The task
In the post on refactoring Emacs Lisp below, reproduce word for word the part that opens with the words containing "Now that we" and closes with "from multiple sources.".

Supplied passage
************

Refactoring “Beginning Emacs Lisp”: II

Now that we have test coverage and a test runner, we can refactor the begin/end code.

First off, let’s namespace it. Instead of defun begin-end-quote (), let’s make it defun my/begin-end-quote ().

Why? There is another library with a function called begin-end-quote: I’m not using it, but if I were, after namespacing I wouldn’t have to worry about anything breaking because of the name collision.

The coding conventions suggest namespacing packages for widespread use with -, not / (q.v. typopunct-mode ’s typopunct-insert-quotation-mark), but namespacing “less formal” code with / seems a useful distinction. Sacha Chua suggested a further convention for Emacs config files of my/ instead of (say) sean/, since .emacs.d code is so often copied and borrowed and it would make it look more consistent after mixing code from multiple sources.

Run the tests: they still pass. Hurrah.

************

Records
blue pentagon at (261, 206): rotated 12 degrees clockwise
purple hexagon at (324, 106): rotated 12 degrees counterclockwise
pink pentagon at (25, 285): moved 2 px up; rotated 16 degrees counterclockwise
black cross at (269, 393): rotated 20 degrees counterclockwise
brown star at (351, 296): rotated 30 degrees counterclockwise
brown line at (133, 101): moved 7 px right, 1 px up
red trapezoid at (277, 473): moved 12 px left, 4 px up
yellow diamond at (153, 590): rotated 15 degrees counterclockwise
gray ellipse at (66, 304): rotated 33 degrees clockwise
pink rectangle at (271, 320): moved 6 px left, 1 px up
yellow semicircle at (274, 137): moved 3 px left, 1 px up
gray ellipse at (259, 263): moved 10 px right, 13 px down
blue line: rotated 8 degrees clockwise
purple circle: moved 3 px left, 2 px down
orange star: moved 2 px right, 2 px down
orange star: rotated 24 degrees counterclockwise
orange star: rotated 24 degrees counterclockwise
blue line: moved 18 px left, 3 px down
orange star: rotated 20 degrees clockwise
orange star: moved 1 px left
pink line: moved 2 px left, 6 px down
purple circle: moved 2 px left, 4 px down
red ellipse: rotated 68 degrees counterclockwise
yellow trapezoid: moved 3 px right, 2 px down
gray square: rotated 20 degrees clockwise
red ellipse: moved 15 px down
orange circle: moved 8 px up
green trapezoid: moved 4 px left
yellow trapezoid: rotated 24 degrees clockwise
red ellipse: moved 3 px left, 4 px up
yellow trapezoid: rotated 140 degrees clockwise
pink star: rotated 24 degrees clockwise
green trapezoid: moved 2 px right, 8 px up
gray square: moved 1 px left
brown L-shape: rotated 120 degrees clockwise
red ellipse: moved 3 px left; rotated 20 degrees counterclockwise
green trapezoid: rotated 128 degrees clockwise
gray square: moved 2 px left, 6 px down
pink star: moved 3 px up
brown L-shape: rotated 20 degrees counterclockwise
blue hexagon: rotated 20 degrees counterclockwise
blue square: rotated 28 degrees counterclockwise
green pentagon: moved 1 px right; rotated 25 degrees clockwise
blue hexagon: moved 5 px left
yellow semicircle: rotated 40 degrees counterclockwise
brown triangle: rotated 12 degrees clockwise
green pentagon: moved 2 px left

************

Response to this task
Now that we have test coverage and a test runner, we can refactor the begin/end code.

First off, let’s namespace it. Instead of defun begin-end-quote (), let’s make it defun my/begin-end-quote ().

Why? There is another library with a function called begin-end-quote: I’m not using it, but if I were, after namespacing I wouldn’t have to worry about anything breaking because of the name collision.

The coding conventions suggest namespacing packages for widespread use with -, not / (q.v. typopunct-mode ’s typopunct-insert-quotation-mark), but namespacing “less formal” code with / seems a useful distinction. Sacha Chua suggested a further convention for Emacs config files of my/ instead of (say) sean/, since .emacs.d code is so often copied and borrowed and it would make it look more consistent after mixing code from multiple sources.